> WHAT TO DO:
1 – Decide whether each statement agrees with the forum thread, answering yes or no and quoting the deciding words: (a) LuminTrek states that it sponsors the forum; (b) Shannon Scott signs the first post on behalf of LuminTrek; (c) HakanC uses a Philips SafeRide LED light for commuting.
2 – In the forum thread, which company has LuminTrek been promoting with the banner on the right?
**** DOCUMENT EXCERPT ****
Hi LuminTrek, just a quick question: are you a sponsor/supporter of MTBR.com? If not, you really need to not be doing marketing/product research here. This has become a problem over the past few months, as a company you are not to be marketing/researching/advertising for free on this site. :nono:

That being said, if you are a financial supporter of MTBR.com, enjoy the site - MTBR has the greatest group of guys and gals around - I have personally met quite a few at events over the past few years.:thumbsup:

If you any questions please contact MTBR.com, I am sure they will be happy to place a nice sized banner ad for you on the forum of your choosing.

Thank you,

Shannon Scott
Baja Designs Inc.
[email protected]


----------



## LuminTrek (Jan 30, 2012)

Hey Shannon, thanks for the info. We actually are a sponsor of this forum, but I can understand the confusion. We've been promoting LightJunction with the banner on the right since they had been our primary dealer for awhile, but that's all changing soon.

Cheers

Greg Harbinson
LuminTrek
[email protected]


----------



## Baja Designs (Aug 3, 2010)

That's great to hear Greg, as I watch the banner on the right scroll I can see the LuminTrek ad roll through...d'oh! Sorry for the cranky-pants. 

Good luck with everything!

Shannon


----------



## HakanC (May 12, 2007)

*A really bright StVZO-light is the best*



LuminTrek said:


> Who out there uses a light for commuting, and what type of beam pattern do you favor? Beam lights are bright, but they don't always offer the most usable light. What features do you look for?


I have several different lights, but for commuting and on the road I only use my Philips SafeRide LED light
It is simply the best light for commuting and roadriding that I know of!
**** DATASET EXCERPTS ****
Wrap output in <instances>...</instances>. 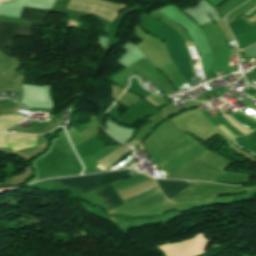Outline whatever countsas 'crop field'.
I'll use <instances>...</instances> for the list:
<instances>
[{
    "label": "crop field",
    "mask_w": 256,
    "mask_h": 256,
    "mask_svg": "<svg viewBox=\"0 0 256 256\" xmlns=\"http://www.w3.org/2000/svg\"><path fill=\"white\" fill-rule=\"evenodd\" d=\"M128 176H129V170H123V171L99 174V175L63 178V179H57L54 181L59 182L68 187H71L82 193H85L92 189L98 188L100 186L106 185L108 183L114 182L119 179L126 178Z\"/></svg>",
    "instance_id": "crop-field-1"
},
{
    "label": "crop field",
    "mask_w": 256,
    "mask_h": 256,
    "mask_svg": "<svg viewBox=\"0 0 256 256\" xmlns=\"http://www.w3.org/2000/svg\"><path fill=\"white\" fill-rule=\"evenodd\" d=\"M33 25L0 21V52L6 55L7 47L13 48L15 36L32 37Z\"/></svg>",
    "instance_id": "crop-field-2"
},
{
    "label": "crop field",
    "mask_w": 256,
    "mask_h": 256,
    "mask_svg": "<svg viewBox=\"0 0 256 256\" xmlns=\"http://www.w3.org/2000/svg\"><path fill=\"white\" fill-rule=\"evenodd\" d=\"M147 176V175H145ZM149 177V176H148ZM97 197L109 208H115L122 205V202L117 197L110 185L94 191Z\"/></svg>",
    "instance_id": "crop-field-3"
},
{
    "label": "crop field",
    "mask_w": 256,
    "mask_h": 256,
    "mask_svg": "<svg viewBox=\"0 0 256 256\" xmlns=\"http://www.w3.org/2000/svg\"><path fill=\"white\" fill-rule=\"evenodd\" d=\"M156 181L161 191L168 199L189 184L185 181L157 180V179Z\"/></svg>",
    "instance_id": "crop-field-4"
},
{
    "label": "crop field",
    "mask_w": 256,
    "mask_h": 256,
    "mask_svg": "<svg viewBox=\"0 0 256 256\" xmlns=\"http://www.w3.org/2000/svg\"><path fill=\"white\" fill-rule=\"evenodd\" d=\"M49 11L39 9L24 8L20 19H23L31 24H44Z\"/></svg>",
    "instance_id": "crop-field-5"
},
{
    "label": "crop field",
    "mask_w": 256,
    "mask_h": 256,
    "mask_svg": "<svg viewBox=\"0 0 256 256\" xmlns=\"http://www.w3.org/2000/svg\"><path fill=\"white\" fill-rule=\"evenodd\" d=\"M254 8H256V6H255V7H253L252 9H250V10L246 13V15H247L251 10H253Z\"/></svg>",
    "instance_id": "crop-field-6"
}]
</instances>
****
> REPLIES:
1 –
(a) Yes: "We actually are a sponsor of this forum"
(b) No: "Baja Designs Inc."
(c) Yes: "for commuting and on the road I only use my Philips SafeRide LED light"

2 – LightJunction, which had been LuminTrek's primary dealer.